● Instrução 1: Retorne todas as linhas dos registros que contêm a palavra "imprint".

● Trecho do texto:
“Yeah, it`s a Hemi!”
No mundo de hoje, é cada vez mais difícil se manter relevante, se você é um fabricante de automóveis. Depois de mais de um século de desenvolvimento, o automóvel moderno converge para uma configuração e ajuste cada vez mais similar, otimizado e maravilhosamente eficiente, mas infelizmente pasteurizado e sem variação alguma. Nos anos 70, se você quisesse um carro pequeno poderia escolher entre motor traseiro ou dianteiro, arrefecido a água ou a ar, e tração dianteira ou traseira. Hoje tudo convergiu para a quatro cilindros transversais arrefecidos a água, e tração dianteira, para ficar no exemplo do carro pequeno de uso normal. Nada mais lógico, visto que esta configuração se mostrou a melhor para este tipo de veículo, mas algo que torna difícil a diferenciação entre as marcas. A escolha do carro acaba por se tornar uma questão apenas do que um sujeito ou sua esposa acham “mais bonitinho”.
Mas ser relevante e diferente nunca foi um problema para a Chrysler. Desde que foi rejuvenescida nos anos 1990 por Bob Lutz, François Castaing e Tom Gale, a empresa tem conseguido ser um oásis de integridade, de fidelidade ao seu legado, de relevância e personalidade únicas. Desde 2003 principalmente, tem conseguido um retorno perfeito à sua fase mais alegre e próspera, que vai do fim dos anos 50 até o início dos 70, onde era a menos envergonhada das produtoras de uma espécie de automóvel americana que convencionamos chamar de “muscle cars”. A Chrysler era protagonista desta era: seus carros não eram apenas superpotentes, mas também alegres e desavergonhados como nunca mais foram. Cores berrantes, faixas diversas, tetos de vinil psicodélicos. Chegou a chamar um de seus carros de “super-abelha” e colocar faixas pretas transversais na traseira para imitar o inseto, e nomear outro em homenagem ao papa-léguas dos desenhos animados, com direito a buzina que fazia “beep-beep” e tudo.

● Dados fornecidos:
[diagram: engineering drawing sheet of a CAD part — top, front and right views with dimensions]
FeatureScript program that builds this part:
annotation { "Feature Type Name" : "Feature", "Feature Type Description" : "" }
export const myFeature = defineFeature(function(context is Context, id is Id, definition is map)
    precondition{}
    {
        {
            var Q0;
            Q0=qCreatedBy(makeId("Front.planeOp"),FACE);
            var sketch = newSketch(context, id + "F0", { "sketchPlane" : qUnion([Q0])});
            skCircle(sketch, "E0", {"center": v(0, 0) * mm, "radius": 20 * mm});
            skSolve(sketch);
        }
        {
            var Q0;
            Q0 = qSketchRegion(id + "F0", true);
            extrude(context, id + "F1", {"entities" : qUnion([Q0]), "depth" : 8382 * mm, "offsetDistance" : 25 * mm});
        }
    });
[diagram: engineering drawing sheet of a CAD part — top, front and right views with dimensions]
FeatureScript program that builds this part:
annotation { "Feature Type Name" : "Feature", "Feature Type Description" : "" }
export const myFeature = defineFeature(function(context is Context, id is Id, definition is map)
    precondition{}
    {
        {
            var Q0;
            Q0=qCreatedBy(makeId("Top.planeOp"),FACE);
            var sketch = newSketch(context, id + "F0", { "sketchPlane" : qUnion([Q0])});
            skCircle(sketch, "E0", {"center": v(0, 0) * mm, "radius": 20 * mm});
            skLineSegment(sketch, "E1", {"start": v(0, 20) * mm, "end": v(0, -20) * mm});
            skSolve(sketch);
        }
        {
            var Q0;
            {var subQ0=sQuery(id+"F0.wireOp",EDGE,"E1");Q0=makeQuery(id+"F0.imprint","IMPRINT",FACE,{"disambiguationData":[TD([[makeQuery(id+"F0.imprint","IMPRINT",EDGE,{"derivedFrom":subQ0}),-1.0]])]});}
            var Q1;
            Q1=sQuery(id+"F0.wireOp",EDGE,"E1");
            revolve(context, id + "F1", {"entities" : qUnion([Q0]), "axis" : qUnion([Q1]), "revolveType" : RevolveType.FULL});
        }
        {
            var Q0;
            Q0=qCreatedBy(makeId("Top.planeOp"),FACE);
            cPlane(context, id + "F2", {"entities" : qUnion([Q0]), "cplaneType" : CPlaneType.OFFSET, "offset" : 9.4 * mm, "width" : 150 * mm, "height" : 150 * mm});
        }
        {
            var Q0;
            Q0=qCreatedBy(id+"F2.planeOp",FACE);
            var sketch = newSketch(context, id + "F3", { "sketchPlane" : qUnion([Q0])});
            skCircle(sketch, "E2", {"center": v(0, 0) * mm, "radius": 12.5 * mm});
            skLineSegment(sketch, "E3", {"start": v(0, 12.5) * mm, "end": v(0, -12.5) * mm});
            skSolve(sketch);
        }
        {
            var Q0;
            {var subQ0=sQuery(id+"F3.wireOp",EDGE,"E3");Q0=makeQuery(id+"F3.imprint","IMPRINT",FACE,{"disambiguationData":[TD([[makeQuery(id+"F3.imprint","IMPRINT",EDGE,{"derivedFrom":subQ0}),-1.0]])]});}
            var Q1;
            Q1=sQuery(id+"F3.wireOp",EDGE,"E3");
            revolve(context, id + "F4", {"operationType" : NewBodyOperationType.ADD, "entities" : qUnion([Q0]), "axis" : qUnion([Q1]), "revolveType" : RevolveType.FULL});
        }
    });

● Instrução 2: Liste as pessoas que, segundo o trecho do texto, rejuvenesceram a Chrysler nos anos 1990.

● Resultado correto 1:
            {var subQ0=sQuery(id+"F0.wireOp",EDGE,"E1");Q0=makeQuery(id+"F0.imprint","IMPRINT",FACE,{"disambiguationData":[TD([[makeQuery(id+"F0.imprint","IMPRINT",EDGE,{"derivedFrom":subQ0}),-1.0]])]});}
            {var subQ0=sQuery(id+"F3.wireOp",EDGE,"E3");Q0=makeQuery(id+"F3.imprint","IMPRINT",FACE,{"disambiguationData":[TD([[makeQuery(id+"F3.imprint","IMPRINT",EDGE,{"derivedFrom":subQ0}),-1.0]])]});}

● Resultado correto 2: Bob Lutz, François Castaing e Tom Gale.